Write out again, exactly, the lines below starting at the one with "Chest CT (low-dose" and ending at the one with "(admission record): never.".

§ INPUT
- - - - -
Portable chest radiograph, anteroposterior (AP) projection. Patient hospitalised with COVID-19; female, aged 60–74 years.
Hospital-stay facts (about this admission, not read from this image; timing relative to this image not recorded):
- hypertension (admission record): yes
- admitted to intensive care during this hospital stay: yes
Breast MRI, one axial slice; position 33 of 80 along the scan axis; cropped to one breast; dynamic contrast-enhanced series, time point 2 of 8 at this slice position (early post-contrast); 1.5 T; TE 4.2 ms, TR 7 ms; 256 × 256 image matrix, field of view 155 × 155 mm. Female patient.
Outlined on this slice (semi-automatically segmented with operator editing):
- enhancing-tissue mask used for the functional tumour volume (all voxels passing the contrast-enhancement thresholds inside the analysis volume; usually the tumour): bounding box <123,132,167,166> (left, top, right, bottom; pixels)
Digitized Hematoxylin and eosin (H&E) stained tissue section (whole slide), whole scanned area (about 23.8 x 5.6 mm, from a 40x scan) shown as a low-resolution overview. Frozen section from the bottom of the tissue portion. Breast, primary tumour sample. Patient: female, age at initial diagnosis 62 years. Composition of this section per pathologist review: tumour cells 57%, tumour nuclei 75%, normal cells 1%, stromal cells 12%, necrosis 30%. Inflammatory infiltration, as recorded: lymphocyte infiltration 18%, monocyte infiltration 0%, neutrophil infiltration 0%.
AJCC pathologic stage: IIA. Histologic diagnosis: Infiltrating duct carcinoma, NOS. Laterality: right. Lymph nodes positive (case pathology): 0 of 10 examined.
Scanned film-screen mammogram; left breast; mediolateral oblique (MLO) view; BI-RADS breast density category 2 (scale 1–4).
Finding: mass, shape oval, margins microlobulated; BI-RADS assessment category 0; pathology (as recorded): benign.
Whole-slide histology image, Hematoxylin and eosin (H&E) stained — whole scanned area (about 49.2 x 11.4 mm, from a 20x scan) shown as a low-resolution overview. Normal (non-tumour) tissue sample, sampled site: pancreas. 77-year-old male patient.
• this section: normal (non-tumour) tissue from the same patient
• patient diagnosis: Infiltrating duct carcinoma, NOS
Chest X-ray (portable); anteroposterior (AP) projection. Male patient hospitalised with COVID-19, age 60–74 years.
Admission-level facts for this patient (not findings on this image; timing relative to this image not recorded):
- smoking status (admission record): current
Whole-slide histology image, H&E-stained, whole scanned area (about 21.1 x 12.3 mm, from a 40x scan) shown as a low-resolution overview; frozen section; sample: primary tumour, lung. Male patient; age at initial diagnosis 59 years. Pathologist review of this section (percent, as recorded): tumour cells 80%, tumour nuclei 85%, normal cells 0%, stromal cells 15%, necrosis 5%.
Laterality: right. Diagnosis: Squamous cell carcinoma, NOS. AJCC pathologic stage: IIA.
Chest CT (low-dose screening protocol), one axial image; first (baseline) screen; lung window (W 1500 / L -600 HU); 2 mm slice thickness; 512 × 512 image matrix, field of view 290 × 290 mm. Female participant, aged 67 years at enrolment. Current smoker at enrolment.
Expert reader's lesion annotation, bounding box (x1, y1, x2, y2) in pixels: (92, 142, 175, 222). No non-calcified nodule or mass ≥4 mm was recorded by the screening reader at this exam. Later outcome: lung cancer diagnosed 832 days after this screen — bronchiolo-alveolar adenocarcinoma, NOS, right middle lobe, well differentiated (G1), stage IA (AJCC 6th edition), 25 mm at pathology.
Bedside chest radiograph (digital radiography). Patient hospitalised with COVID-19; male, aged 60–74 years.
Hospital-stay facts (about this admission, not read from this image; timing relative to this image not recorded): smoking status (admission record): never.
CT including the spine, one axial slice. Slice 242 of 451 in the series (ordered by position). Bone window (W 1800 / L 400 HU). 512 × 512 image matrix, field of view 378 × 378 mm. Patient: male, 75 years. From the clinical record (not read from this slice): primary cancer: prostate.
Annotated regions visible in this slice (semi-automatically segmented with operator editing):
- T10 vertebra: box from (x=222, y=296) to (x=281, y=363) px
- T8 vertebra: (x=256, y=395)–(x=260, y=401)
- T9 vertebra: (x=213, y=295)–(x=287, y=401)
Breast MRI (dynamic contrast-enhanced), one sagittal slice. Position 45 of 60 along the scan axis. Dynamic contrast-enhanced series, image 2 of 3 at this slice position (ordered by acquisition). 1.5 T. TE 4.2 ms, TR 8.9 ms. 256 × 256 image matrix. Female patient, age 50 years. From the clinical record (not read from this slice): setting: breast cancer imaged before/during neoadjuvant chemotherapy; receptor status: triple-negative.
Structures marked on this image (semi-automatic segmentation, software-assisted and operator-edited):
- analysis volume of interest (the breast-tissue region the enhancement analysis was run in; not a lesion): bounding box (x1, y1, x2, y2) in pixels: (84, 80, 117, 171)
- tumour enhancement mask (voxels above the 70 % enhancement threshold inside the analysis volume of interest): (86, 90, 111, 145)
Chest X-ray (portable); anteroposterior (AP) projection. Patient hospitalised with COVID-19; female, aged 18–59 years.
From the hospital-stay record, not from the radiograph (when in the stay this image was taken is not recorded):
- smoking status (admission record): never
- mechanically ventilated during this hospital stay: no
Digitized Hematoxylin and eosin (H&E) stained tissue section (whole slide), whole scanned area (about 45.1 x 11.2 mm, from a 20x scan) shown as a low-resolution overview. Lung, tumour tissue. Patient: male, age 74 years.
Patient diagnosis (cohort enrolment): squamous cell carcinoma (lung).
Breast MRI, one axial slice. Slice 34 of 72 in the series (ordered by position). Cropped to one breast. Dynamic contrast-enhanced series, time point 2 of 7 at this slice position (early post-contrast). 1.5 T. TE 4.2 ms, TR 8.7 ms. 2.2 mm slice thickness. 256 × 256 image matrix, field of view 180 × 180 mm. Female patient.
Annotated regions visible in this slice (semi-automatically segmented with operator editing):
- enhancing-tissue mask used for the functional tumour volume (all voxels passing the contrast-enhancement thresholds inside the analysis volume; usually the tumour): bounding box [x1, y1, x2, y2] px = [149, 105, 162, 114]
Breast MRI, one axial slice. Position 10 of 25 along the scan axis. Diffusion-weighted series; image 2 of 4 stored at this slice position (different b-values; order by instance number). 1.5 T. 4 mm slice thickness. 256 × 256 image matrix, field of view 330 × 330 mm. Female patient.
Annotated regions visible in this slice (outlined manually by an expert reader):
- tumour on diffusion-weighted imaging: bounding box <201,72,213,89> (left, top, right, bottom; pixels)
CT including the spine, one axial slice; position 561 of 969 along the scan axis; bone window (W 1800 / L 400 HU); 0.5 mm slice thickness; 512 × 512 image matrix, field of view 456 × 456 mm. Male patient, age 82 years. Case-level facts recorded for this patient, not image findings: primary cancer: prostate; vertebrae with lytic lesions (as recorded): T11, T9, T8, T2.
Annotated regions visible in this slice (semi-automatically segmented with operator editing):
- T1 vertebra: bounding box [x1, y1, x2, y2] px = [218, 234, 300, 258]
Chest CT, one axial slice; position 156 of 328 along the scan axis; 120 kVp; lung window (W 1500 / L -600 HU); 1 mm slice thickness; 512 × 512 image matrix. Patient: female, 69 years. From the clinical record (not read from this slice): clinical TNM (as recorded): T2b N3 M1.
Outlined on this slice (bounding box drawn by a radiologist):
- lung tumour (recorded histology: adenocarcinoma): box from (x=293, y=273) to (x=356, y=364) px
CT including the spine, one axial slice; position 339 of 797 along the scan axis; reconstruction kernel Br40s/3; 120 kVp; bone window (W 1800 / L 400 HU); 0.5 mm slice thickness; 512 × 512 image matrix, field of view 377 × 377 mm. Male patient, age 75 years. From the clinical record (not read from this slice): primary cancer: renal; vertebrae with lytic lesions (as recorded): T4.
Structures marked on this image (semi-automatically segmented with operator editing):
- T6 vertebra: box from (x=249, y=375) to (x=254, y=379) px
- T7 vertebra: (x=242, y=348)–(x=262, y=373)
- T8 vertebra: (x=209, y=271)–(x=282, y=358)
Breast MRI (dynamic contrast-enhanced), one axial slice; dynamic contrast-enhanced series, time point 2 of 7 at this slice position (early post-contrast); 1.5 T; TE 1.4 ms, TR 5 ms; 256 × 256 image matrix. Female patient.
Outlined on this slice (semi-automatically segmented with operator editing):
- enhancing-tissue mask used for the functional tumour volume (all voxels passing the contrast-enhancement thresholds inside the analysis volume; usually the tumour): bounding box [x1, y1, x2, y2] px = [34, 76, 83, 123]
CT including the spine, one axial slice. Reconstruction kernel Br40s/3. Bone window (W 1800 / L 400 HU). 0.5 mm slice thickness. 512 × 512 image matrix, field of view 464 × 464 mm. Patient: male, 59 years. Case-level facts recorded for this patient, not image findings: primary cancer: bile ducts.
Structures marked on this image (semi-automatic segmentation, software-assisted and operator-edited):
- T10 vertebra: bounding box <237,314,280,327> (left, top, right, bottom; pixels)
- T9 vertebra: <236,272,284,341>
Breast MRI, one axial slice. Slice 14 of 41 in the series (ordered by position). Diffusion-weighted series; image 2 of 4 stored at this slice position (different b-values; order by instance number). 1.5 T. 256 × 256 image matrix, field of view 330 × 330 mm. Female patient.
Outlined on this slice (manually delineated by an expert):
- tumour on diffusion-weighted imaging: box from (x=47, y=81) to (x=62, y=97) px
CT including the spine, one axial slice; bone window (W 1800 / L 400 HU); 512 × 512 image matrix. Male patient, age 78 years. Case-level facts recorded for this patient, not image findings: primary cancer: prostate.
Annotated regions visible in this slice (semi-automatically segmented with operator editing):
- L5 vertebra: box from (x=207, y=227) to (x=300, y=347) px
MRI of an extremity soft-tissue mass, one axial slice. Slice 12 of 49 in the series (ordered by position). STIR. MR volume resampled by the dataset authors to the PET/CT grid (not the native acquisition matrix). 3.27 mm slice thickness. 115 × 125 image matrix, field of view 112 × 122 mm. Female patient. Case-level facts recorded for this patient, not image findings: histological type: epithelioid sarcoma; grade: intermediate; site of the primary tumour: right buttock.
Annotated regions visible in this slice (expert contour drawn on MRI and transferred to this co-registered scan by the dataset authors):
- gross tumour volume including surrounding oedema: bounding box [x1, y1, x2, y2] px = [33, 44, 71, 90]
- - - - -
§ REPLY TO THE EXERCISE
Chest CT (low-dose screening protocol), one axial image; first (baseline) screen; lung window (W 1500 / L -600 HU); 2 mm slice thickness; 512 × 512 image matrix, field of view 290 × 290 mm. Female participant, aged 67 years at enrolment. Current smoker at enrolment.
Expert reader's lesion annotation, bounding box (x1, y1, x2, y2) in pixels: (92, 142, 175, 222). No non-calcified nodule or mass ≥4 mm was recorded by the screening reader at this exam. Later outcome: lung cancer diagnosed 832 days after this screen — bronchiolo-alveolar adenocarcinoma, NOS, right middle lobe, well differentiated (G1), stage IA (AJCC 6th edition), 25 mm at pathology.
Bedside chest radiograph (digital radiography). Patient hospitalised with COVID-19; male, aged 60–74 years.
Hospital-stay facts (about this admission, not read from this image; timing relative to this image not recorded): smoking status (admission record): never.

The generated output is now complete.